Records for the exercise ▸
○ ○ ○ ○ ○ ○ ○

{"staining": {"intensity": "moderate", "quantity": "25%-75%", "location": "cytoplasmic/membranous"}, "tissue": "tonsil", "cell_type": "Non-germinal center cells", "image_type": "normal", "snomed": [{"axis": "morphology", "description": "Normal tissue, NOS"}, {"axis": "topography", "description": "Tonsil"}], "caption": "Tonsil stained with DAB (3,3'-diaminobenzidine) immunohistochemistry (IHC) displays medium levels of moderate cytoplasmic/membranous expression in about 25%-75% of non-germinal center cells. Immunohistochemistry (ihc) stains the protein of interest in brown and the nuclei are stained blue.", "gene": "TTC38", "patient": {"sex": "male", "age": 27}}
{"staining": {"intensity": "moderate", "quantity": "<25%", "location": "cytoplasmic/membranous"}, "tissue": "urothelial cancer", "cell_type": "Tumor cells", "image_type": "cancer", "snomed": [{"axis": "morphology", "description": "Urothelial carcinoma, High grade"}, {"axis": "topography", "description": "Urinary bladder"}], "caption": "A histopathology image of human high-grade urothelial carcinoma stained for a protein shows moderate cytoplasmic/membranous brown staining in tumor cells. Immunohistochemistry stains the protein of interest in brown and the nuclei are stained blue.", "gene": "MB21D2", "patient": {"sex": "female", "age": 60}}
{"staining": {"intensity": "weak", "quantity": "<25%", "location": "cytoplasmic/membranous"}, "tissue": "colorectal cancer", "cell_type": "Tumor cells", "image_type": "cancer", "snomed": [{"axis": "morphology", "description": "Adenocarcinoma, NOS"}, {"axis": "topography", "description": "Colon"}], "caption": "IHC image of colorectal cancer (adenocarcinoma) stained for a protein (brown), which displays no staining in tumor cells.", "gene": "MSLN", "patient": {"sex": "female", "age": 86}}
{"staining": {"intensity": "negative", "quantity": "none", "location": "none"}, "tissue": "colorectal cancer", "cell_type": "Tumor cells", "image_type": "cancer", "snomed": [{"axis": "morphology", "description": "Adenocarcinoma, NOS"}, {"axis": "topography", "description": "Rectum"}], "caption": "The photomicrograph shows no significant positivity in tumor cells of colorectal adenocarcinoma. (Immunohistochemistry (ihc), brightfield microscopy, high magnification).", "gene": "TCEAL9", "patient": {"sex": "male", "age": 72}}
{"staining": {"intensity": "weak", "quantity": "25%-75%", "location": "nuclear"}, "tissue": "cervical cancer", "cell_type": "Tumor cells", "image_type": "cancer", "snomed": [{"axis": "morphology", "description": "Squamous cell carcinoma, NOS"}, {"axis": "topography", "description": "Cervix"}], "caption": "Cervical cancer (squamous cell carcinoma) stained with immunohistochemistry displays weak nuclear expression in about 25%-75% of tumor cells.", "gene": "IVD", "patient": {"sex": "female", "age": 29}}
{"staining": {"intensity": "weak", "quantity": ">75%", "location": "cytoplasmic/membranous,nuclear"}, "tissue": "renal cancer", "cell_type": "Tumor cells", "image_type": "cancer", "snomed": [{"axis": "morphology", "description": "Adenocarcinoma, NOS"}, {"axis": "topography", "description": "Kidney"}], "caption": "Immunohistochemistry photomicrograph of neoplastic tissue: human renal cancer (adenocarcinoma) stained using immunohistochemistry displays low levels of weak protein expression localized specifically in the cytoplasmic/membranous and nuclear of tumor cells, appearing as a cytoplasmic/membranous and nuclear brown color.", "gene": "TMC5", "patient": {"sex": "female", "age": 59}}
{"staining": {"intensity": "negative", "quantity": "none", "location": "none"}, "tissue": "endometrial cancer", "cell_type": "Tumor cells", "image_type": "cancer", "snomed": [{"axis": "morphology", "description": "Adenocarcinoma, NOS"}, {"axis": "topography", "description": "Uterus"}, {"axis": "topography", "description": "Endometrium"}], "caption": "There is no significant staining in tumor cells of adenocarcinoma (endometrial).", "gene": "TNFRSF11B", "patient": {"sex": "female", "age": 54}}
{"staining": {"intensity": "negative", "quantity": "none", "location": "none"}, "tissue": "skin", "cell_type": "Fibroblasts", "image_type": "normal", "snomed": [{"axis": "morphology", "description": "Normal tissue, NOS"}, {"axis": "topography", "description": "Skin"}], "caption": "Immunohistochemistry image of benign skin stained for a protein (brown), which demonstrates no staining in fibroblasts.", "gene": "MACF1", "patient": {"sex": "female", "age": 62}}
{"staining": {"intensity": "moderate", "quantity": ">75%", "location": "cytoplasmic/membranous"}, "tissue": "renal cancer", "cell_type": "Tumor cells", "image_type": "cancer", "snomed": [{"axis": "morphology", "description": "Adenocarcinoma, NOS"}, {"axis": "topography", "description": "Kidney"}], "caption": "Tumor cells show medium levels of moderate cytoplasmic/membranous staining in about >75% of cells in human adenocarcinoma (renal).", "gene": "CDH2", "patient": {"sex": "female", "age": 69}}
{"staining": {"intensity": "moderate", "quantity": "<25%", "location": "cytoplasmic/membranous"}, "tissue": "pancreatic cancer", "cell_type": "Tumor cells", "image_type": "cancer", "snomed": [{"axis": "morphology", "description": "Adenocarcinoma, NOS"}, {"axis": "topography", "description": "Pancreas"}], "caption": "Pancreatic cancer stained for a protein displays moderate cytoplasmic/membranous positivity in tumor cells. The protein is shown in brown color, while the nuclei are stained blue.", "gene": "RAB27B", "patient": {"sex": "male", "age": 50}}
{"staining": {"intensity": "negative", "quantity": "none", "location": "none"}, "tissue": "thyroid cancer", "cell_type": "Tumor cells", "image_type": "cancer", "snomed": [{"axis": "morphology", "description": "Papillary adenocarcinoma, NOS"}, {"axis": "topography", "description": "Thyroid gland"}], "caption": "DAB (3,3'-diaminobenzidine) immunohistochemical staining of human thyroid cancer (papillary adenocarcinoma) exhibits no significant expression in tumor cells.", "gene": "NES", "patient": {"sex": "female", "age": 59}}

○ ○ ○ ○ ○ ○ ○

Work to be completed ▸ Reproduce the data, keeping every line exactly the same.

Completed task ▸
{"staining": {"intensity": "moderate", "quantity": "25%-75%", "location": "cytoplasmic/membranous"}, "tissue": "tonsil", "cell_type": "Non-germinal center cells", "image_type": "normal", "snomed": [{"axis": "morphology", "description": "Normal tissue, NOS"}, {"axis": "topography", "description": "Tonsil"}], "caption": "Tonsil stained with DAB (3,3'-diaminobenzidine) immunohistochemistry (IHC) displays medium levels of moderate cytoplasmic/membranous expression in about 25%-75% of non-germinal center cells. Immunohistochemistry (ihc) stains the protein of interest in brown and the nuclei are stained blue.", "gene": "TTC38", "patient": {"sex": "male", "age": 27}}
{"staining": {"intensity": "moderate", "quantity": "<25%", "location": "cytoplasmic/membranous"}, "tissue": "urothelial cancer", "cell_type": "Tumor cells", "image_type": "cancer", "snomed": [{"axis": "morphology", "description": "Urothelial carcinoma, High grade"}, {"axis": "topography", "description": "Urinary bladder"}], "caption": "A histopathology image of human high-grade urothelial carcinoma stained for a protein shows moderate cytoplasmic/membranous brown staining in tumor cells. Immunohistochemistry stains the protein of interest in brown and the nuclei are stained blue.", "gene": "MB21D2", "patient": {"sex": "female", "age": 60}}
{"staining": {"intensity": "weak", "quantity": "<25%", "location": "cytoplasmic/membranous"}, "tissue": "colorectal cancer", "cell_type": "Tumor cells", "image_type": "cancer", "snomed": [{"axis": "morphology", "description": "Adenocarcinoma, NOS"}, {"axis": "topography", "description": "Colon"}], "caption": "IHC image of colorectal cancer (adenocarcinoma) stained for a protein (brown), which displays no staining in tumor cells.", "gene": "MSLN", "patient": {"sex": "female", "age": 86}}
{"staining": {"intensity": "negative", "quantity": "none", "location": "none"}, "tissue": "colorectal cancer", "cell_type": "Tumor cells", "image_type": "cancer", "snomed": [{"axis": "morphology", "description": "Adenocarcinoma, NOS"}, {"axis": "topography", "description": "Rectum"}], "caption": "The photomicrograph shows no significant positivity in tumor cells of colorectal adenocarcinoma. (Immunohistochemistry (ihc), brightfield microscopy, high magnification).", "gene": "TCEAL9", "patient": {"sex": "male", "age": 72}}
{"staining": {"intensity": "weak", "quantity": "25%-75%", "location": "nuclear"}, "tissue": "cervical cancer", "cell_type": "Tumor cells", "image_type": "cancer", "snomed": [{"axis": "morphology", "description": "Squamous cell carcinoma, NOS"}, {"axis": "topography", "description": "Cervix"}], "caption": "Cervical cancer (squamous cell carcinoma) stained with immunohistochemistry displays weak nuclear expression in about 25%-75% of tumor cells.", "gene": "IVD", "patient": {"sex": "female", "age": 29}}
{"staining": {"intensity": "weak", "quantity": ">75%", "location": "cytoplasmic/membranous,nuclear"}, "tissue": "renal cancer", "cell_type": "Tumor cells", "image_type": "cancer", "snomed": [{"axis": "morphology", "description": "Adenocarcinoma, NOS"}, {"axis": "topography", "description": "Kidney"}], "caption": "Immunohistochemistry photomicrograph of neoplastic tissue: human renal cancer (adenocarcinoma) stained using immunohistochemistry displays low levels of weak protein expression localized specifically in the cytoplasmic/membranous and nuclear of tumor cells, appearing as a cytoplasmic/membranous and nuclear brown color.", "gene": "TMC5", "patient": {"sex": "female", "age": 59}}
{"staining": {"intensity": "negative", "quantity": "none", "location": "none"}, "tissue": "endometrial cancer", "cell_type": "Tumor cells", "image_type": "cancer", "snomed": [{"axis": "morphology", "description": "Adenocarcinoma, NOS"}, {"axis": "topography", "description": "Uterus"}, {"axis": "topography", "description": "Endometrium"}], "caption": "There is no significant staining in tumor cells of adenocarcinoma (endometrial).", "gene": "TNFRSF11B", "patient": {"sex": "female", "age": 54}}
{"staining": {"intensity": "negative", "quantity": "none", "location": "none"}, "tissue": "skin", "cell_type": "Fibroblasts", "image_type": "normal", "snomed": [{"axis": "morphology", "description": "Normal tissue, NOS"}, {"axis": "topography", "description": "Skin"}], "caption": "Immunohistochemistry image of benign skin stained for a protein (brown), which demonstrates no staining in fibroblasts.", "gene": "MACF1", "patient": {"sex": "female", "age": 62}}
{"staining": {"intensity": "moderate", "quantity": ">75%", "location": "cytoplasmic/membranous"}, "tissue": "renal cancer", "cell_type": "Tumor cells", "image_type": "cancer", "snomed": [{"axis": "morphology", "description": "Adenocarcinoma, NOS"}, {"axis": "topography", "description": "Kidney"}], "caption": "Tumor cells show medium levels of moderate cytoplasmic/membranous staining in about >75% of cells in human adenocarcinoma (renal).", "gene": "CDH2", "patient": {"sex": "female", "age": 69}}
{"staining": {"intensity": "moderate", "quantity": "<25%", "location": "cytoplasmic/membranous"}, "tissue": "pancreatic cancer", "cell_type": "Tumor cells", "image_type": "cancer", "snomed": [{"axis": "morphology", "description": "Adenocarcinoma, NOS"}, {"axis": "topography", "description": "Pancreas"}], "caption": "Pancreatic cancer stained for a protein displays moderate cytoplasmic/membranous positivity in tumor cells. The protein is shown in brown color, while the nuclei are stained blue.", "gene": "RAB27B", "patient": {"sex": "male", "age": 50}}
{"staining": {"intensity": "negative", "quantity": "none", "location": "none"}, "tissue": "thyroid cancer", "cell_type": "Tumor cells", "image_type": "cancer", "snomed": [{"axis": "morphology", "description": "Papillary adenocarcinoma, NOS"}, {"axis": "topography", "description": "Thyroid gland"}], "caption": "DAB (3,3'-diaminobenzidine) immunohistochemical staining of human thyroid cancer (papillary adenocarcinoma) exhibits no significant expression in tumor cells.", "gene": "NES", "patient": {"sex": "female", "age": 59}}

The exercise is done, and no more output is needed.